Avec 22% des colis de La Poste, les chinois Temu et Shein s’imposent face à Amazon en France

Entrevue 1

La progression fulgurante des plateformes de e-commerce chinoises Temu et Shein a fait d’elles des acteurs de premier plan dans la logistique de colis en France. Selon Philippe Wahl, PDG de La Poste, elles représentent désormais 22% des colis gérés par l’opérateur postal français, un chiffre qui dépasse celui d’Amazon d’un point, alors même qu’il y a cinq ans, ces plateformes ne pesaient que 5% des flux. Ce changement souligne l’essor rapide de ces sites en Europe, notamment en France, où les consommateurs sont de plus en plus attirés par des prix extrêmement compétitifs et une large diversité de produits.

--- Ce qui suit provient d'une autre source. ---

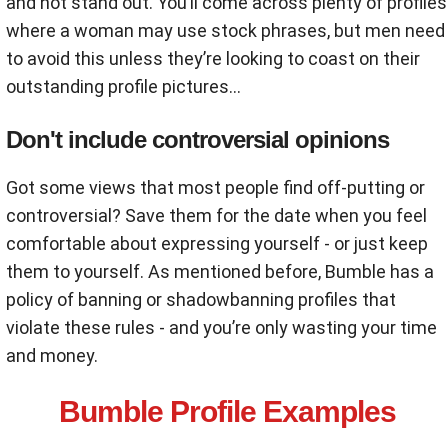
and not stand out. You’ll come across plenty of profiles
where a woman may use stock phrases, but men need
to avoid this unless they’re looking to coast on their
outstanding profile pictures…
Don't include controversial opinions
Got some views that most people find off-putting or
controversial? Save them for the date when you feel
comfortable about expressing yourself - or just keep
them to yourself. As mentioned before, Bumble has a
policy of banning or shadowbanning profiles that
violate these rules - and you’re only wasting your time
and money.
Bumble Profile Examples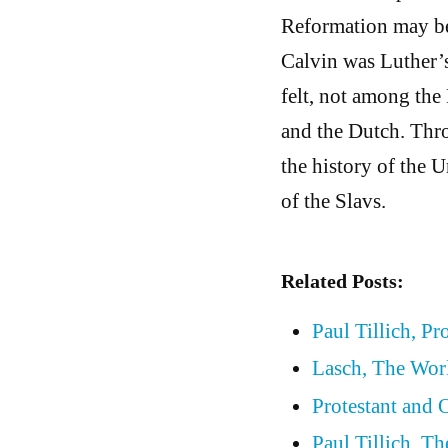
Reformation may be 
Calvin was Luther’s
felt, not among the
and the Dutch. Thr
the history of the 
of the Slavs.
Related Posts:
Paul Tillich, Pr
Lasch, The Wor
Protestant and
Paul Tillich, T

Cette croissance significative est marquée par une stratégie commerciale axée sur le discount agressif, qui attire des millions de consommateurs en quête de bonnes affaires dans des catégories aussi variées que la mode, les jouets, la décoration ou la high-tech. Temu, branche internationale de l’immense plateforme chinoise Pinduoduo fondée en 2015, connaît une percée rapide sur le marché européen, tout comme Shein, la plateforme de mode fondée en 2012, qui s’est imposée comme un symbole de la « fast fashion » en ligne. En dépit de cette expansion, Philippe Wahl a rappelé que le secteur du commerce en ligne en général fait face à une reprise « très lente », avec des marges sous pression, mais reste pour La Poste un « secteur d’avenir ». En effet, l’activité colis représente désormais plus de la moitié du chiffre d’affaires de La Poste, tandis que la part des lettres, service historique de l’entreprise, chute pour atteindre 15% du total des ventes d’ici la fin de l’année.

Mais ce succès croissant des plateformes chinoises ne va pas sans susciter des inquiétudes en Europe. En juin dernier, la Commission européenne a adressé à Temu et Shein une demande d’information pour vérifier leur conformité aux règles de protection des consommateurs dans l’Union. Plusieurs problématiques sont pointées du doigt, notamment l’usage de dispositifs trompeurs, ou « dark patterns », conçus pour manipuler les comportements d’achat, le manque de transparence sur les vendeurs ou encore la protection insuffisante des mineurs. Les pratiques de ces sites font également l’objet d’une surveillance accrue concernant la sécurité des produits : en septembre, six pays européens, dont la France, l’Allemagne et les Pays-Bas, ont demandé à l’Union européenne de renforcer les contrôles pour limiter les ventes de produits potentiellement dangereux, souvent non conformes aux normes de sécurité de l’UE.

Par ailleurs, Temu et Shein sont critiqués pour leur impact environnemental et social. Shein, en particulier, est fréquemment pointée du doigt pour les conditions de travail dans ses usines et pour l’utilisation de produits chimiques potentiellement dangereux dans la fabrication de ses vêtements. En 2022, des enquêtes avaient révélé que 15% des articles vendus par la plateforme contiendraient des substances toxiques.

Alors que Temu et Shein poursuivent leur expansion en Europe, leur modèle basé sur des prix ultra-compétitifs et des stratégies de marketing agressives pousse La Poste à adapter ses capacités de traitement pour répondre à cette demande accrue. Néanmoins, leur succès soulève des questions de fond sur la régulation des plateformes de e-commerce et la protection des consommateurs, dans un contexte où les géants chinois redéfinissent les standards et les attentes du marché en Europe.